The University of Iowa LibrariesThe Biographical Dictionary of Iowa: Jacket Art - Agriculture - Cresco, Iowa by Richard Haines ca 1934 -  Photo by Scott Christopher courtesy of Gregg Narber

THE BIOGRAPHICAL DICTIONARY OF IOWA

University of Iowa Press Digital Editions
Hearst, Charles Ernest
(October 18, 1869–March 8, 1936)

–farm leader, Iowa Farm Bureau Federation president (1923-1936), and American Farm Bureau Federation vice president (1931-1936)—was one of seven children born to James Hearst, a farmer, and Maria (Dane) Hearst. Reared on the family farm—Maplehearst–just southwest of Cedar Falls, Iowa, Hearst did not immediately seek the life of a farmer, his stern, taskmaster father having worked the pleasures of farm living out of the boy. Rather, Hearst attended the Iowa State Normal School in Cedar Falls for a two-year course, then he taught rural school for a single year before assuming control of the family's 350-acre farm.

    A progressive farmer, Hearst encouraged planting alfalfa, testing for bovine tuberculosis, vaccinating against hog cholera, and liming the soil. Working with the county extension agent, Hearst labored to improve the quality of farm life for men, women, and children. He urged, for example, that the textbooks used by farm children reflect their worlds, including the introduction of story problems based on cooperative marketing into mathematics textbooks.

    In 1912 he joined with neighbors to form the Black Hawk County Crop Improvement Association, soon to be known as the Black Hawk County Farm Bureau. The organization was only the third of its kind in the state, and Hearst was its president until he was elected the vice president of the Iowa Farm Bureau Federation (IFBF) in 1920. Hearst became president of the IFBF in 1923.

    Hearst's term of office coincided with the onset of the agricultural depression of the 1920s and its continuation into the Great Depression of the 1930s. Throughout his years in office, Hearst sought a variety of solutions to the farmer' difficulties. Initially focusing his efforts on educational endeavors associated with agricultural extension, Hearst later came to embrace cooperative enterprises in his attempt to restore World War I-era farm prosperity.

    As the agricultural crisis deepened, Hearst turned from his traditional reticence toward government intervention in the economy to support such endeavors as Federal Land Banks, tariff reform, and the McNary—Haugen bills propounded by his friend George M. Peek. Indeed, throughout the latter portion of the 1920s, Hearst exhausted himself speaking, writing, and lobbying in favor of Peek's "Equity for Agriculture" on both the state and national levels. Simultaneously, he helped to squelch radical elements bent on violence and destruction on the farm scene.

    In 1928 Hearst supported Illinois Governor Frank O. Lowden for the Republican nomination for president, finding in him a candidate more attuned to the needs of agriculture than fellow Iowan Herbert Hoover. At the Republican National Convention in Kansas City, Hearst served as Lowden's floor manager. With the stampede to nominate Hoover, Lowden fell by the wayside, as did Hearst's dream of a presidency supportive of farmer

    Hearst's efforts to improve the lot of the nation's agriculturalists did not go unnoticed. Although he rejected the call to run as a Republican for governor of Iowa, he did not turn down the American Farm Bureau Federation's vice presidency in 1931. In that office, he continued to work for the benefit of agriculture, albeit with a sense that the Hoover years offered little promise for the thousands he represented.
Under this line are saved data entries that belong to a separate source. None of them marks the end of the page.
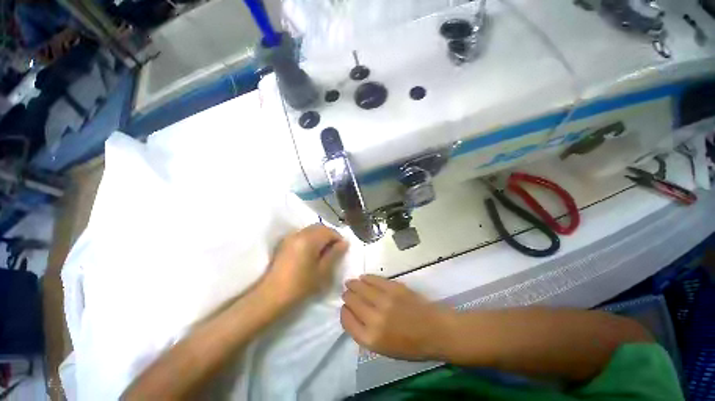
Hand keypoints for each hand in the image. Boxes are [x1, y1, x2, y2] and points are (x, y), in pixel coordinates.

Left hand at [263, 224, 348, 305]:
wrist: (271, 296)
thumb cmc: (300, 285)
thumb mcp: (322, 271)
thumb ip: (335, 254)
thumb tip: (344, 243)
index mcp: (309, 239)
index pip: (329, 231)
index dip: (338, 238)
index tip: (342, 249)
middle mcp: (299, 233)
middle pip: (319, 227)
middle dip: (329, 235)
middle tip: (334, 249)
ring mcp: (290, 237)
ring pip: (311, 230)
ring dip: (320, 236)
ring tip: (324, 251)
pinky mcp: (285, 243)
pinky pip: (303, 234)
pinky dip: (311, 238)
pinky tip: (312, 252)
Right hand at [340, 275, 454, 360]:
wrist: (435, 330)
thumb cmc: (411, 346)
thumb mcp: (384, 349)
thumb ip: (366, 333)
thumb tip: (354, 315)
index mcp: (371, 339)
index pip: (348, 321)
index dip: (344, 312)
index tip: (345, 307)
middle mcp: (374, 319)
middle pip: (352, 302)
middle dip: (347, 296)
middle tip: (347, 292)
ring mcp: (384, 300)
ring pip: (361, 288)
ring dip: (353, 284)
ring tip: (350, 282)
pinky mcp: (393, 288)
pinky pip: (374, 280)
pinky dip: (366, 278)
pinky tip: (363, 277)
    In 1932, as vice president of the American Farm Bureau Federation, Hearst interviewed both Hoover and Franklin D. Roosevelt to determine their stands on farm conditions. He returned from the experience bewildered and angry. Hoover had told him that farmer should pull themselves up by their proverbial bootstraps, as he had done. Roosevelt, on the other hand, commiserated with Hearst, promising to find solutions to the problems facing farmer Hearst's sons strongly suspected that their father, a lifelong Republican, voted for Roosevelt that year. The Hearst family participated in a number of New Deal initiatives over the course of the 1930s in an effort to maintain their beloved Maplehearst.

    Hearst's health failed in 1935, leading him in January 1936 to resign his offices in the Iowa Farm Bureau Federation and the American Farm Bureau Federation. He died in March of that year. He was survived by his wife, Katherine, as well as three children, including the poet and memoirist James Schell Hearst.
Sources Charles E. Hearst's family material is archived at the University of Northern Iowa, Cedar Falls, while his business correspondence is at the Iowa Farm Bureau Federation, Des Moines. For a family perspective on Hearst, see James Hearst, Time Like a Furrow (1981).